======== Source material

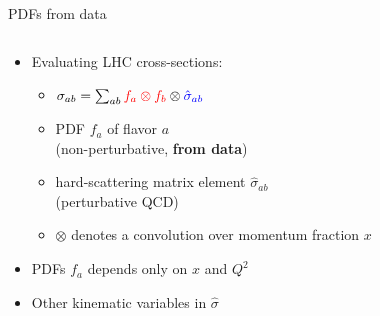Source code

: \begin{frame}[t]{PDFs from data}
  \vspace*{-0.5cm}
  \begin{columns}[T]
    \begin{column}[T]{0.49\textwidth}
      \begin{itemize}
        \item Evaluating LHC cross-sections:
          \begin{itemize}
            \itemsep 0.5em
            \item $\sigma_{ab} = \sum_{ab} {\color{red} f_a \otimes f_b} \otimes {\color{blue}\hat{\sigma}_{ab}}$
            \item PDF {\color{red}$f_a$} of flavor $a$ \\
            (non-perturbative, {\bf from data})
            \item hard-scattering matrix element {\color{blue}$\hat{\sigma}_{ab}$} \\(perturbative QCD)
            \item $\otimes$ denotes a convolution over momentum fraction $x$
          \end{itemize}
          \item PDFs {\color{red}$f_a$} depends only on $x$ and $Q^2$
          \item Other kinematic variables in {\color{blue}$\hat{\sigma}$}
      \end{itemize}
      \vspace*{0.3cm}
    \end{column}
    \begin{column}{0.49\textwidth}
      \begin{center}
      \end{center}
    \end{column}
  \end{columns}
\end{frame}


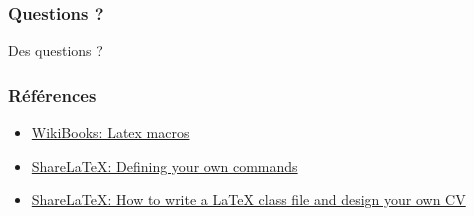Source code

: \documentclass{clic_latex_beamer}
\begin{document}
 
 
\begin{frame}
\frametitle{Questions ?}
\begin{center}
\Huge Des questions ?
\end{center}
\end{frame}
 
\begin{frame}
\frametitle{Références}
\begin{itemize}
\item \href{http://en.wikibooks.org/wiki/LaTeX/Macros}{WikiBooks: Latex macros}
\item \href{http://www.sharelatex.com/learn/Defining_your_own_commands}{ShareLaTeX: Defining your own commands}
\item \href{https://www.sharelatex.com/blog/2011/03/27/how-to-write-a-latex-class-file-and-design-your-own-cv.html}{ShareLaTeX: How to write a LaTeX class file and design your own CV}
\end{itemize}
\end{frame}
\end{document}
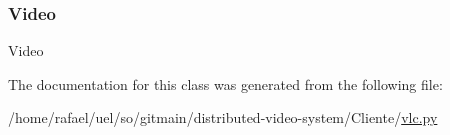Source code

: \subsubsection{\texorpdfstring{Video}{Video}}
{\footnotesize\ttfamily Video\hspace{0.3cm}{\ttfamily [static]}}



The documentation for this class was generated from the following file\+:\begin{DoxyCompactItemize}
\item 
/home/rafael/uel/so/gitmain/distributed-\/video-\/system/\+Cliente/\hyperlink{vlc_8py}{vlc.\+py}\end{DoxyCompactItemize}

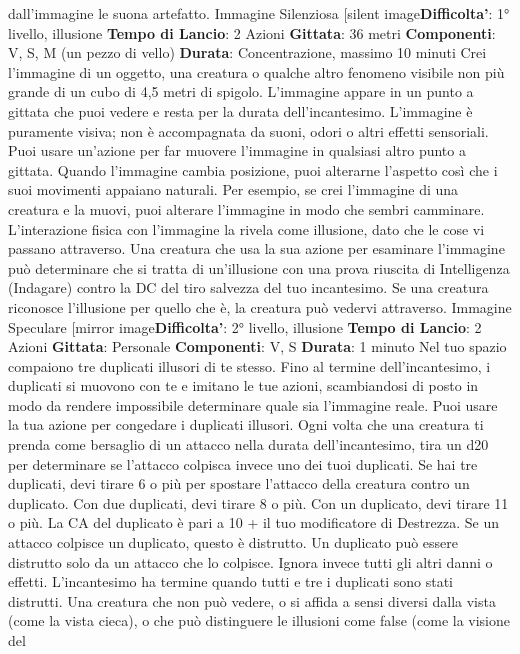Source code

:\begin{multicols}{2}
dall’immagine le suona artefatto.
Immagine Silenziosa
[silent image\textbf{Difficolta'}:
1° livello, illusione
\textbf{Tempo di Lancio}: 2 Azioni
\textbf{Gittata}: 36 metri
\textbf{Componenti}: V, S, M (un pezzo di vello)
\textbf{Durata}: Concentrazione, massimo 10 minuti
Crei l’immagine di un oggetto, una creatura o qualche
altro fenomeno visibile non più grande di un cubo di 4,5
metri di spigolo. L’immagine appare in un punto a
gittata che puoi vedere e resta per la durata
dell’incantesimo. L’immagine è puramente visiva; non è
accompagnata da suoni, odori o altri effetti sensoriali.
Puoi usare un’azione per far muovere l’immagine in
qualsiasi altro punto a gittata. Quando l’immagine
cambia posizione, puoi alterarne l’aspetto così che i
suoi movimenti appaiano naturali. Per esempio, se crei
l’immagine di una creatura e la muovi, puoi alterare
l’immagine in modo che sembri camminare.
L’interazione fisica con l’immagine la rivela come
illusione, dato che le cose vi passano attraverso. Una
creatura che usa la sua azione per esaminare
l’immagine può determinare che si tratta di un’illusione
con una prova riuscita di Intelligenza (Indagare) contro
la DC del tiro salvezza del tuo incantesimo. Se una
creatura riconosce l’illusione per quello che è, la
creatura può vedervi attraverso.
Immagine Speculare
[mirror image\textbf{Difficolta'}:
2° livello, illusione
\textbf{Tempo di Lancio}: 2 Azioni
\textbf{Gittata}: Personale
\textbf{Componenti}: V, S
\textbf{Durata}: 1 minuto
Nel tuo spazio compaiono tre duplicati illusori di te
stesso. Fino al termine dell’incantesimo, i duplicati si
muovono con te e imitano le tue azioni, scambiandosi di
posto in modo da rendere impossibile determinare
quale sia l’immagine reale. Puoi usare la tua azione per
congedare i duplicati illusori.
Ogni volta che una creatura ti prenda come bersaglio di
un attacco nella durata dell’incantesimo, tira un d20 per
determinare se l’attacco colpisca invece uno dei tuoi
duplicati.
Se hai tre duplicati, devi tirare 6 o più per spostare
l’attacco della creatura contro un duplicato. Con due
duplicati, devi tirare 8 o più. Con un duplicato, devi
tirare 11 o più.
La CA del duplicato è pari a 10 + il tuo modificatore di
Destrezza. Se un attacco colpisce un duplicato, questo
è distrutto. Un duplicato può essere distrutto solo da un
attacco che lo colpisce. Ignora invece tutti gli altri danni
o effetti. L’incantesimo ha termine quando tutti e tre i
duplicati sono stati distrutti.
Una creatura che non può vedere, o si affida a sensi
diversi dalla vista (come la vista cieca), o che può 
distinguere le illusioni come false (come la visione del

\end{multicols}
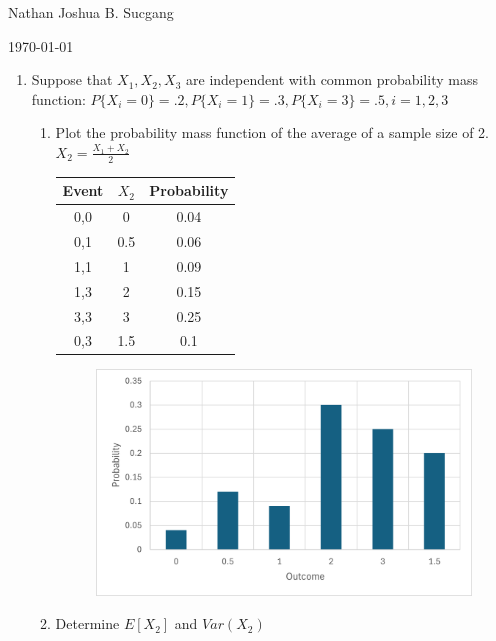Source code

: \documentclass{article}
\begin{document}
Nathan Joshua B. Sucgang

\today

\begin{enumerate}
    \item Suppose that $X_1, X_2, X_3$ are independent with common probability mass function: $P\{X_i = 0 \} = .2, P\{X_i = 1 \} = .3, P\{X_i = 3 \} = .5, i = 1,2,3$
    \begin{enumerate}
        \item Plot the probability mass function of the average of a sample size of 2. $X_2 = \frac{X_1+X_2}{2}$
        
        \begin{tabular}{|c|c|c|}
                \hline
                \textbf{Event} & \bf{$X_2$} & \textbf{Probability} \\
                \hline
                0,0 & 0 & 0.04 \\
                0,1 & 0.5 & 0.06 \\
                1,1 & 1 & 0.09 \\
                1,3 & 2 & 0.15 \\
                3,3 & 3 & 0.25 \\
                0,3 & 1.5 & 0.1 \\
                \hline
                \end{tabular}
                \begin{figure}[!htbp]
                    \centerline{\includegraphics[keepaspectratio]{Picture/Picture1.png}}
                    \label{fig1}
                \end{figure}

            
        \item Determine $E[X_2]$ and $Var(X_2)$
        

\end{enumerate}
\end{enumerate}
\end{document}
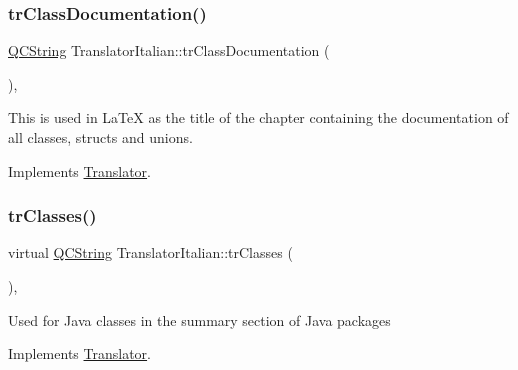 \mbox{\label{class_translator_italian_a16c3f6b4b73775d83e0c91d2b43bdc8a}} 
\subsubsection{\texorpdfstring{trClassDocumentation()}{trClassDocumentation()}}
{\footnotesize\ttfamily \mbox{\hyperlink{class_q_c_string}{Q\+C\+String}} Translator\+Italian\+::tr\+Class\+Documentation (\begin{DoxyParamCaption}{ }\end{DoxyParamCaption})\hspace{0.3cm}{\ttfamily [inline]}, {\ttfamily [virtual]}}

This is used in La\+TeX as the title of the chapter containing the documentation of all classes, structs and unions. 

Implements \mbox{\hyperlink{class_translator}{Translator}}.

\mbox{\label{class_translator_italian_ac669dab3bfdde9cf9c0a662917d3e46b}} 
\subsubsection{\texorpdfstring{trClasses()}{trClasses()}}
{\footnotesize\ttfamily virtual \mbox{\hyperlink{class_q_c_string}{Q\+C\+String}} Translator\+Italian\+::tr\+Classes (\begin{DoxyParamCaption}{ }\end{DoxyParamCaption})\hspace{0.3cm}{\ttfamily [inline]}, {\ttfamily [virtual]}}

Used for Java classes in the summary section of Java packages 

Implements \mbox{\hyperlink{class_translator}{Translator}}.

\mbox{\label{class_translator_italian_ae2cf28022bedf22c63e046c3b87689e5}}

================

Print the material above exactly as it appears, but not its pictures.

# Response area
Source code

: \begin{frame}[t]{PDFs from data}
  \vspace*{-0.5cm}
  \begin{columns}[T]
    \begin{column}[T]{0.49\textwidth}
      \begin{itemize}
        \item Evaluating LHC cross-sections:
          \begin{itemize}
            \itemsep 0.5em
            \item $\sigma_{ab} = \sum_{ab} {\color{red} f_a \otimes f_b} \otimes {\color{blue}\hat{\sigma}_{ab}}$
            \item PDF {\color{red}$f_a$} of flavor $a$ \\
            (non-perturbative, {\bf from data})
            \item hard-scattering matrix element {\color{blue}$\hat{\sigma}_{ab}$} \\(perturbative QCD)
            \item $\otimes$ denotes a convolution over momentum fraction $x$
          \end{itemize}
          \item PDFs {\color{red}$f_a$} depends only on $x$ and $Q^2$
          \item Other kinematic variables in {\color{blue}$\hat{\sigma}$}
      \end{itemize}
      \vspace*{0.3cm}
    \end{column}
    \begin{column}{0.49\textwidth}
      \begin{center}
      \end{center}
    \end{column}
  \end{columns}
\end{frame}


Source code

: \documentclass{clic_latex_beamer}
\begin{document}
 
 
\begin{frame}
\frametitle{Questions ?}
\begin{center}
\Huge Des questions ?
\end{center}
\end{frame}
 
\begin{frame}
\frametitle{Références}
\begin{itemize}
\item \href{http://en.wikibooks.org/wiki/LaTeX/Macros}{WikiBooks: Latex macros}
\item \href{http://www.sharelatex.com/learn/Defining_your_own_commands}{ShareLaTeX: Defining your own commands}
\item \href{https://www.sharelatex.com/blog/2011/03/27/how-to-write-a-latex-class-file-and-design-your-own-cv.html}{ShareLaTeX: How to write a LaTeX class file and design your own CV}
\end{itemize}
\end{frame}
\end{document}
Source code

: \subsubsection{\texorpdfstring{Video}{Video}}
{\footnotesize\ttfamily Video\hspace{0.3cm}{\ttfamily [static]}}



The documentation for this class was generated from the following file\+:\begin{DoxyCompactItemize}
\item 
/home/rafael/uel/so/gitmain/distributed-\/video-\/system/\+Cliente/\hyperlink{vlc_8py}{vlc.\+py}\end{DoxyCompactItemize}

Source code

:\begin{multicols}{2}
dall’immagine le suona artefatto.
Immagine Silenziosa
[silent image\textbf{Difficolta'}:
1° livello, illusione
\textbf{Tempo di Lancio}: 2 Azioni
\textbf{Gittata}: 36 metri
\textbf{Componenti}: V, S, M (un pezzo di vello)
\textbf{Durata}: Concentrazione, massimo 10 minuti
Crei l’immagine di un oggetto, una creatura o qualche
altro fenomeno visibile non più grande di un cubo di 4,5
metri di spigolo. L’immagine appare in un punto a
gittata che puoi vedere e resta per la durata
dell’incantesimo. L’immagine è puramente visiva; non è
accompagnata da suoni, odori o altri effetti sensoriali.
Puoi usare un’azione per far muovere l’immagine in
qualsiasi altro punto a gittata. Quando l’immagine
cambia posizione, puoi alterarne l’aspetto così che i
suoi movimenti appaiano naturali. Per esempio, se crei
l’immagine di una creatura e la muovi, puoi alterare
l’immagine in modo che sembri camminare.
L’interazione fisica con l’immagine la rivela come
illusione, dato che le cose vi passano attraverso. Una
creatura che usa la sua azione per esaminare
l’immagine può determinare che si tratta di un’illusione
con una prova riuscita di Intelligenza (Indagare) contro
la DC del tiro salvezza del tuo incantesimo. Se una
creatura riconosce l’illusione per quello che è, la
creatura può vedervi attraverso.
Immagine Speculare
[mirror image\textbf{Difficolta'}:
2° livello, illusione
\textbf{Tempo di Lancio}: 2 Azioni
\textbf{Gittata}: Personale
\textbf{Componenti}: V, S
\textbf{Durata}: 1 minuto
Nel tuo spazio compaiono tre duplicati illusori di te
stesso. Fino al termine dell’incantesimo, i duplicati si
muovono con te e imitano le tue azioni, scambiandosi di
posto in modo da rendere impossibile determinare
quale sia l’immagine reale. Puoi usare la tua azione per
congedare i duplicati illusori.
Ogni volta che una creatura ti prenda come bersaglio di
un attacco nella durata dell’incantesimo, tira un d20 per
determinare se l’attacco colpisca invece uno dei tuoi
duplicati.
Se hai tre duplicati, devi tirare 6 o più per spostare
l’attacco della creatura contro un duplicato. Con due
duplicati, devi tirare 8 o più. Con un duplicato, devi
tirare 11 o più.
La CA del duplicato è pari a 10 + il tuo modificatore di
Destrezza. Se un attacco colpisce un duplicato, questo
è distrutto. Un duplicato può essere distrutto solo da un
attacco che lo colpisce. Ignora invece tutti gli altri danni
o effetti. L’incantesimo ha termine quando tutti e tre i
duplicati sono stati distrutti.
Una creatura che non può vedere, o si affida a sensi
diversi dalla vista (come la vista cieca), o che può 
distinguere le illusioni come false (come la visione del

\end{multicols}
Source code

: \documentclass{article}
\begin{document}
Nathan Joshua B. Sucgang

\today

\begin{enumerate}
    \item Suppose that $X_1, X_2, X_3$ are independent with common probability mass function: $P\{X_i = 0 \} = .2, P\{X_i = 1 \} = .3, P\{X_i = 3 \} = .5, i = 1,2,3$
    \begin{enumerate}
        \item Plot the probability mass function of the average of a sample size of 2. $X_2 = \frac{X_1+X_2}{2}$
        
        \begin{tabular}{|c|c|c|}
                \hline
                \textbf{Event} & \bf{$X_2$} & \textbf{Probability} \\
                \hline
                0,0 & 0 & 0.04 \\
                0,1 & 0.5 & 0.06 \\
                1,1 & 1 & 0.09 \\
                1,3 & 2 & 0.15 \\
                3,3 & 3 & 0.25 \\
                0,3 & 1.5 & 0.1 \\
                \hline
                \end{tabular}
                \begin{figure}[!htbp]
                    \centerline{\includegraphics[keepaspectratio]{Picture/Picture1.png}}
                    \label{fig1}
                \end{figure}

            
        \item Determine $E[X_2]$ and $Var(X_2)$
        

\end{enumerate}
\end{enumerate}
\end{document}
 \mbox{\label{class_translator_italian_a16c3f6b4b73775d83e0c91d2b43bdc8a}} 
\subsubsection{\texorpdfstring{trClassDocumentation()}{trClassDocumentation()}}
{\footnotesize\ttfamily \mbox{\hyperlink{class_q_c_string}{Q\+C\+String}} Translator\+Italian\+::tr\+Class\+Documentation (\begin{DoxyParamCaption}{ }\end{DoxyParamCaption})\hspace{0.3cm}{\ttfamily [inline]}, {\ttfamily [virtual]}}

This is used in La\+TeX as the title of the chapter containing the documentation of all classes, structs and unions. 

Implements \mbox{\hyperlink{class_translator}{Translator}}.

\mbox{\label{class_translator_italian_ac669dab3bfdde9cf9c0a662917d3e46b}} 
\subsubsection{\texorpdfstring{trClasses()}{trClasses()}}
{\footnotesize\ttfamily virtual \mbox{\hyperlink{class_q_c_string}{Q\+C\+String}} Translator\+Italian\+::tr\+Classes (\begin{DoxyParamCaption}{ }\end{DoxyParamCaption})\hspace{0.3cm}{\ttfamily [inline]}, {\ttfamily [virtual]}}

Used for Java classes in the summary section of Java packages 

Implements \mbox{\hyperlink{class_translator}{Translator}}.

\mbox{\label{class_translator_italian_ae2cf28022bedf22c63e046c3b87689e5}}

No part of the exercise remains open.